▶

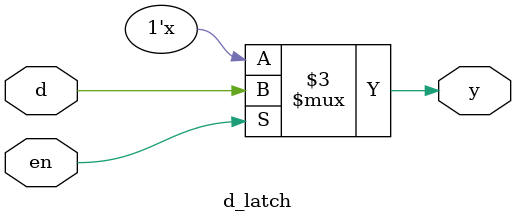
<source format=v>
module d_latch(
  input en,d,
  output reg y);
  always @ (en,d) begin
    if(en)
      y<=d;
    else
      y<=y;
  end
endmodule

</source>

◀

Exclude every picture, then reproduce the remaining data character for character.

▸ **Exercise solution**:
<source format=v>
module d_latch(
  input en,d,
  output reg y);
  always @ (en,d) begin
    if(en)
      y<=d;
    else
      y<=y;
  end
endmodule

</source>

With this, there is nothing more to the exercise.